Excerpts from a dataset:
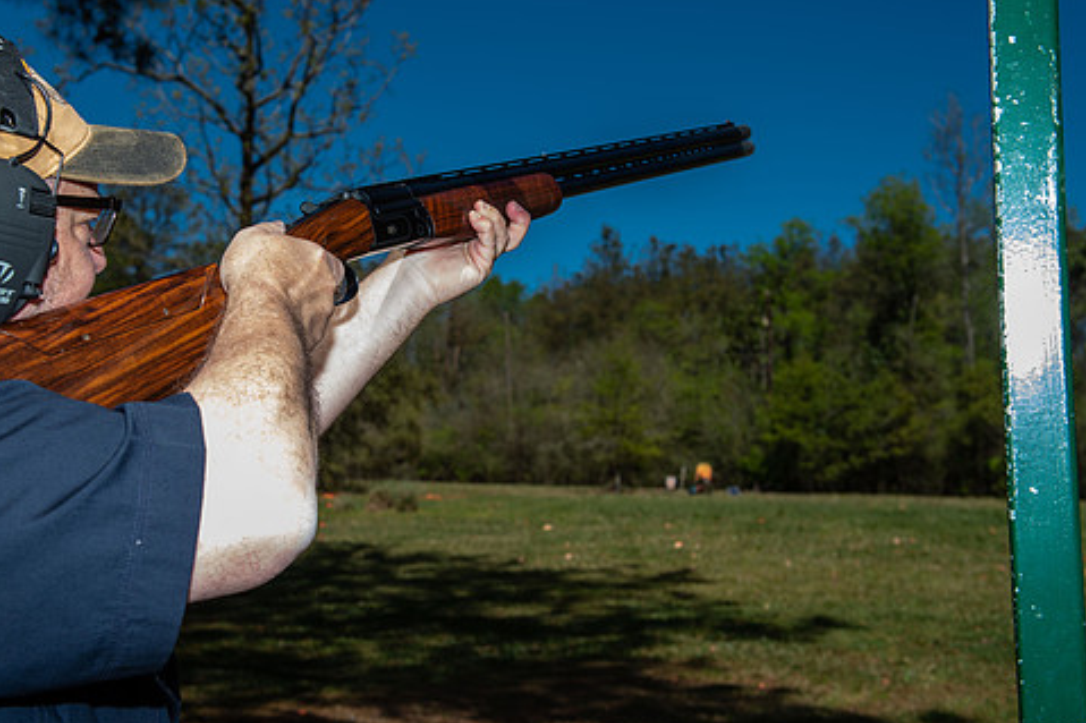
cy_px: 356
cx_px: 465
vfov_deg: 29.2
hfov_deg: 42.6
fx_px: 1387
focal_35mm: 46
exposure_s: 1/250
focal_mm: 38
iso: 50
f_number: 7.1
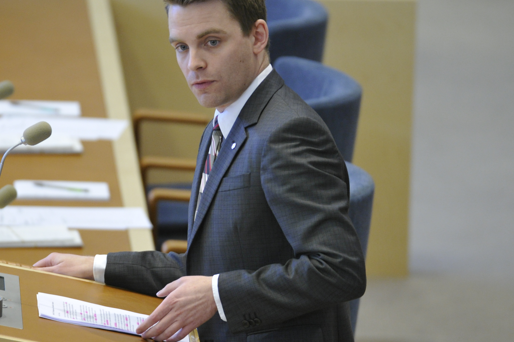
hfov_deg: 3.3
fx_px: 8888
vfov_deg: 2.2
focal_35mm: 623
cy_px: 163
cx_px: 220
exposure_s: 1/200
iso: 4000
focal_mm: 400
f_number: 4.5
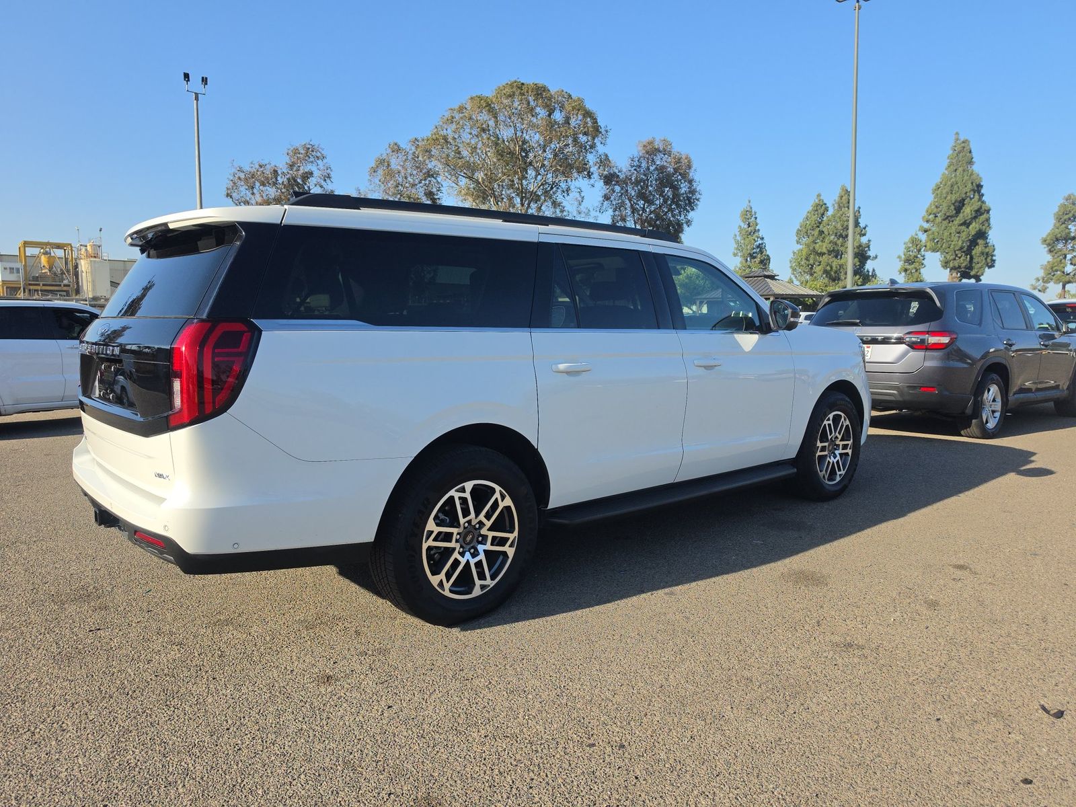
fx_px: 715
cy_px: 404
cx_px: 538
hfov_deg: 73.9
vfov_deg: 58.9
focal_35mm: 23
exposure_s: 1/4332
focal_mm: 6.5
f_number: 1.4
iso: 63
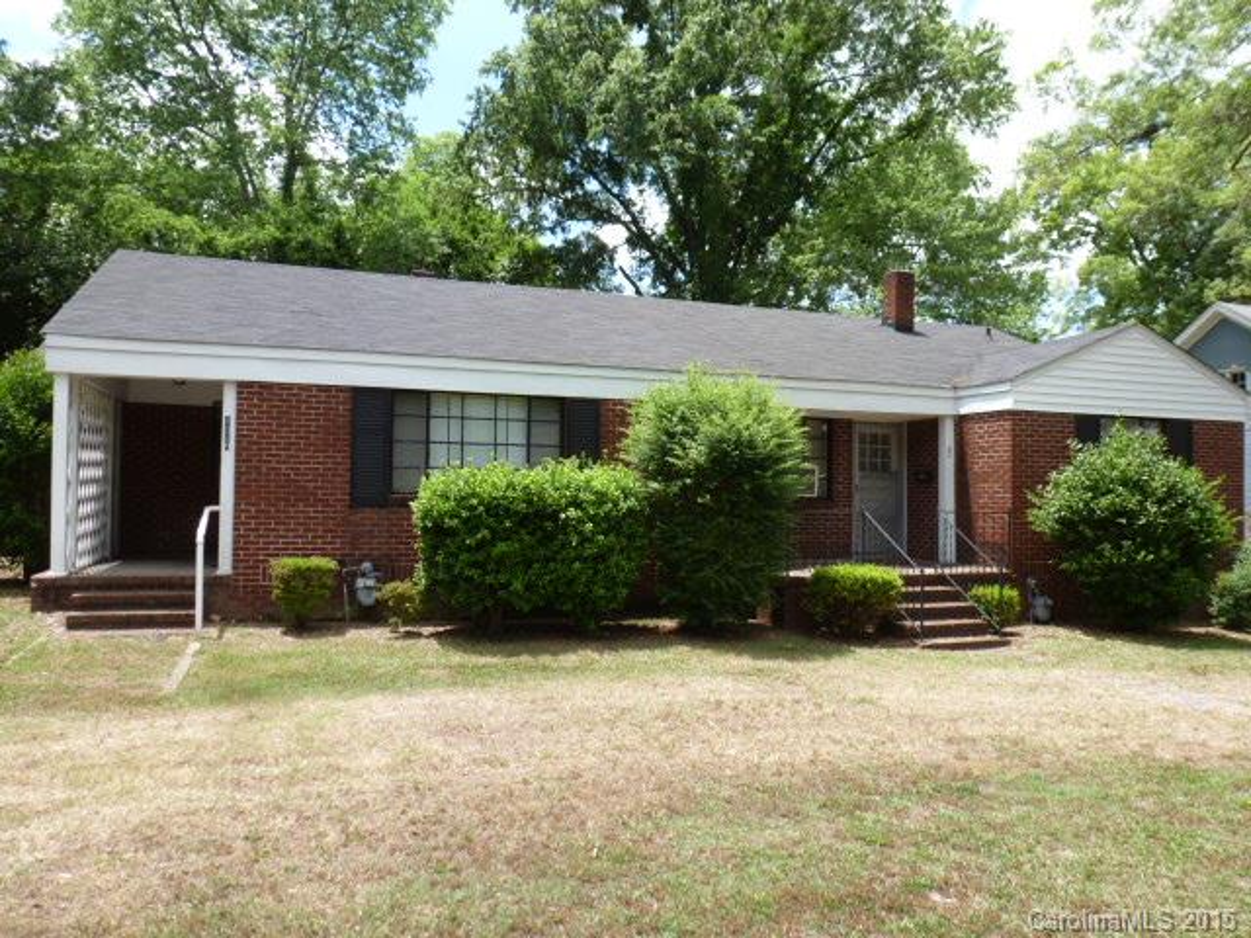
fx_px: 940
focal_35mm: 26
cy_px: 469
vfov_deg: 53.1
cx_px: 626
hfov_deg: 67.3
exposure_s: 1/320
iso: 100
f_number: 4
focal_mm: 4.7
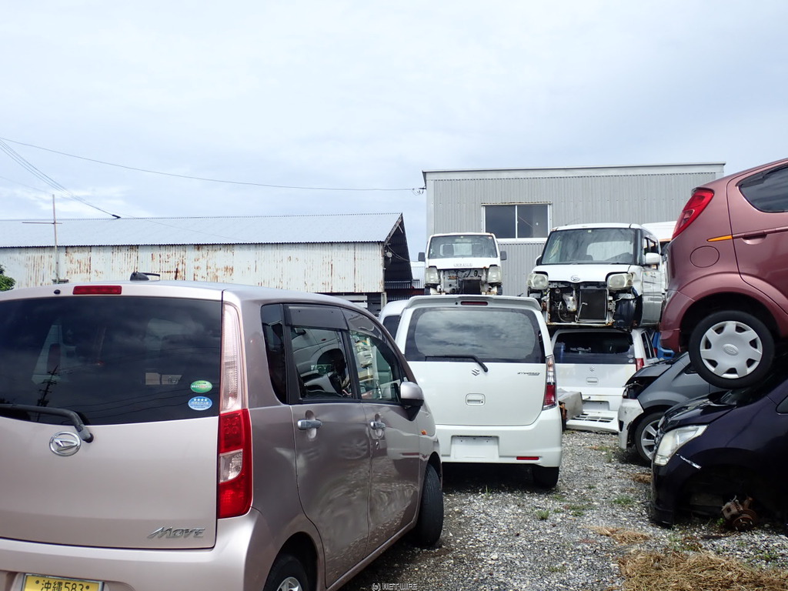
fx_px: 797
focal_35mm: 35
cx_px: 394
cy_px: 296
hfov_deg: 52.6
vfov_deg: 40.7
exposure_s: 1/160
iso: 100
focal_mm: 6.42
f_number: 10
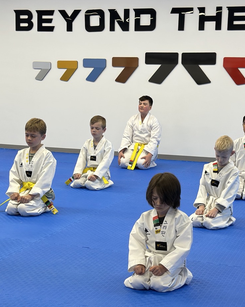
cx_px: 118
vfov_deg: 26.8
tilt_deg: -8.2
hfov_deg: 21.6
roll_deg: -0.9
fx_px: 644
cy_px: 169
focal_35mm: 71
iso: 125
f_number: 1.78
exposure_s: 1/94
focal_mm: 6.86
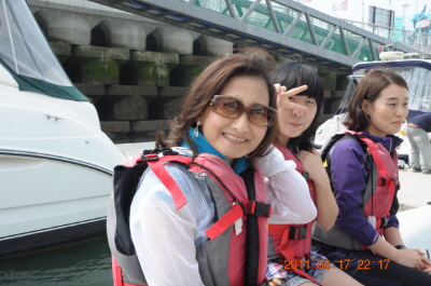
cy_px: 143
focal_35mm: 39
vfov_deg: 34.1
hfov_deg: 49.6
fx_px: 466
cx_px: 216
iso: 320
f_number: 16
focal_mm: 26
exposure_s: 1/125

● **Your assignment**
Could the lines above be copied out exactly, with no image carried over?

● **Answer to this problem**
cy_px: 356
cx_px: 465
vfov_deg: 29.2
hfov_deg: 42.6
fx_px: 1387
focal_35mm: 46
exposure_s: 1/250
focal_mm: 38
iso: 50
f_number: 7.1
hfov_deg: 3.3
fx_px: 8888
vfov_deg: 2.2
focal_35mm: 623
cy_px: 163
cx_px: 220
exposure_s: 1/200
iso: 4000
focal_mm: 400
f_number: 4.5
fx_px: 715
cy_px: 404
cx_px: 538
hfov_deg: 73.9
vfov_deg: 58.9
focal_35mm: 23
exposure_s: 1/4332
focal_mm: 6.5
f_number: 1.4
iso: 63
fx_px: 940
focal_35mm: 26
cy_px: 469
vfov_deg: 53.1
cx_px: 626
hfov_deg: 67.3
exposure_s: 1/320
iso: 100
f_number: 4
focal_mm: 4.7
fx_px: 797
focal_35mm: 35
cx_px: 394
cy_px: 296
hfov_deg: 52.6
vfov_deg: 40.7
exposure_s: 1/160
iso: 100
focal_mm: 6.42
f_number: 10
cx_px: 118
vfov_deg: 26.8
tilt_deg: -8.2
hfov_deg: 21.6
roll_deg: -0.9
fx_px: 644
cy_px: 169
focal_35mm: 71
iso: 125
f_number: 1.78
exposure_s: 1/94
focal_mm: 6.86
cy_px: 143
focal_35mm: 39
vfov_deg: 34.1
hfov_deg: 49.6
fx_px: 466
cx_px: 216
iso: 320
f_number: 16
focal_mm: 26
exposure_s: 1/125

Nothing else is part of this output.